Kym: You may be surprised to read that, to me, when one considers predatory aggression the two words are actually a contradiction in terms! However, perhaps that’s me being pedantic as I understand predatory aggression is an often used classification to describe chase-related aggressive behaviour. And there’s your clue to how I would overcome the problem. Basically by controlling the chase orientation of the animal concerned. After all, the dog is a predatory animal, so better management is the key.
Gill: If your working with a rescue dog in kennels that suffers dog aggression – do you find the rehabilitation process is best started with you in this environment before rehoming, or rehome to an adopter and work with them both together with this problem?
Kym: I have the greatest of sympathy with anyone involved in rescue – time is always their enemy, but, definitely, where possible I would begin and hopefully take through to resolution, the rehabilitation process prior to adoption. In the ideal world, each rescue kennel would have a separate ‘rehab’ block, well away from public viewing. Although, as I have said before, we do not live in that ideal world, with a little organisation, most rescue kennel facilities could be adapted to provide this set-up. The work that Angela and myself have done with different rescue societies, has shown that the staff can contribute greatly to rehabilitating the aggressive dog within the kennel environment.
Gill: Do you have a favourite dog related video you watch? Of so, may we have the name please and your reason for liking it.

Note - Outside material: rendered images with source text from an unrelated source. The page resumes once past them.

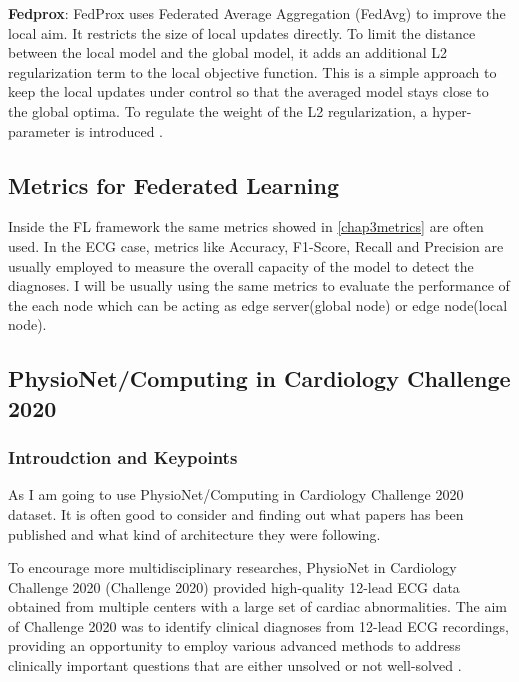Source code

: \textbf{Fedprox}: FedProx uses Federated Average Aggregation (FedAvg) to improve the local aim. It restricts the size of local updates directly. To limit the distance between the local model and the global model, it adds an additional L2 regularization term to the local objective function. This is a simple approach to keep the local updates under control so that the averaged model stays close to the global optima. To regulate the weight of the L2 regularization, a hyper-parameter is introduced \cite{fl19}.

\subsection{Metrics for Federated Learning}

Inside the FL framework the same metrics showed in \ref{chap3metrics} are often used. In the ECG case, metrics like Accuracy, F1-Score, Recall and Precision are usually employed to measure the overall capacity of the model to detect the diagnoses. I will be usually using the same metrics to evaluate the performance of the each node which can be acting as edge server(global node) or edge node(local node). 


\subsection{PhysioNet/Computing in Cardiology Challenge 2020}

\subsubsection{Introudction and Keypoints}

As I am going to use \cite{physionet_challenge_2020} PhysioNet/Computing in Cardiology Challenge 2020 dataset. It is often good to consider and finding out what papers has been published and what kind of architecture they were following. 

\cite{main_arythmia_detection}To encourage more multidisciplinary researches, PhysioNet in Cardiology Challenge 2020 (Challenge 2020) \cite{physionet_challenge_2020} provided high-quality 12-lead ECG data obtained from multiple centers with a large set of cardiac abnormalities. The aim of Challenge 2020 was to identify clinical diagnoses from 12-lead ECG recordings, providing an opportunity to employ various advanced methods to address clinically important questions that are either unsolved or not well-solved \cite{arythmia_detection_9}.

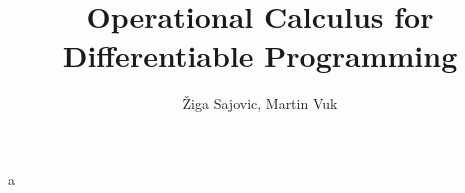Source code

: 
\title{Operational Calculus for Differentiable Programming}

\author{\v{Z}iga Sajovic, Martin Vuk}



\maketitle








a

\printbibliography

  
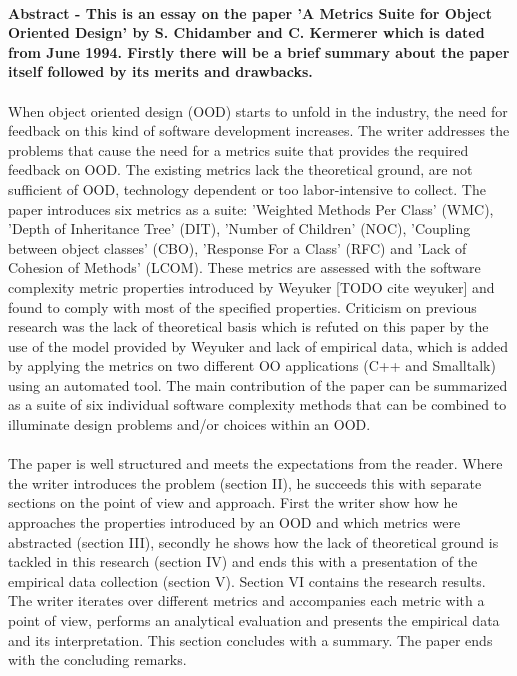 \paragraph{}
\textbf{
Abstract - This is an essay on the paper 'A Metrics Suite for Object Oriented Design' by S. Chidamber and C.
Kermerer which is dated from June 1994. Firstly there will be a brief summary about the paper itself followed by
its merits and drawbacks.
}

\paragraph{}
When object oriented design (OOD) starts to unfold in the industry, the need for feedback on this kind of software
development increases. The writer addresses the problems that cause the need for a metrics suite that provides the
required feedback on OOD. The existing metrics lack the theoretical ground, are not sufficient of OOD,
technology dependent or too labor-intensive to collect.
The paper introduces six metrics as a suite: 'Weighted Methods Per Class' (WMC), 'Depth of Inheritance Tree' (DIT),
'Number of Children' (NOC), 'Coupling between object classes' (CBO), 'Response For a Class' (RFC) and 'Lack of
Cohesion of Methods' (LCOM). These metrics are assessed with the software complexity metric properties introduced by
Weyuker [TODO cite weyuker] and found to comply with most of the specified properties.
Criticism on previous research was the lack of theoretical basis which is refuted on this paper by the use of the
model provided by Weyuker and lack of empirical data, which is added by applying the metrics on two different OO
applications (C++ and Smalltalk) using an automated tool. The main contribution of the paper can be summarized as a
suite of six individual software complexity methods that can be combined to illuminate design problems and/or choices
within an OOD.

\paragraph{}
The paper is well structured and meets the expectations from the reader. Where the writer introduces the problem
(section II), he succeeds this with separate sections on the point of view and approach. First the writer show how he
approaches the properties introduced by an OOD and which metrics were abstracted (section III), secondly he shows how the
lack of theoretical ground is tackled in this research (section IV) and ends this with a presentation of the empirical
data collection (section V). Section VI contains the research results. The writer iterates over different metrics and
accompanies each metric with a point of view, performs an analytical evaluation and presents the empirical data and its
interpretation. This section concludes with a summary. The paper ends with the concluding remarks.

Kym: Well, I’m more of a book-worm myself! Although saying that, video does have the benefit of allowing owners to actually see the different techniques being advised, and so the ambiguity of language is lessened considerably. That is one of the main reasons the ART workshops features a lot of video footage. I believe John Fisher had a video, called ‘Training your Dog’ that, I think, complimented his book ‘Dogwise’. I have a lot of respect for John’s work and as an overview of kind effective methods, any of his work, I would heartedly recommend it.
Many thanks to Kym Lawrence for taking part in the interview.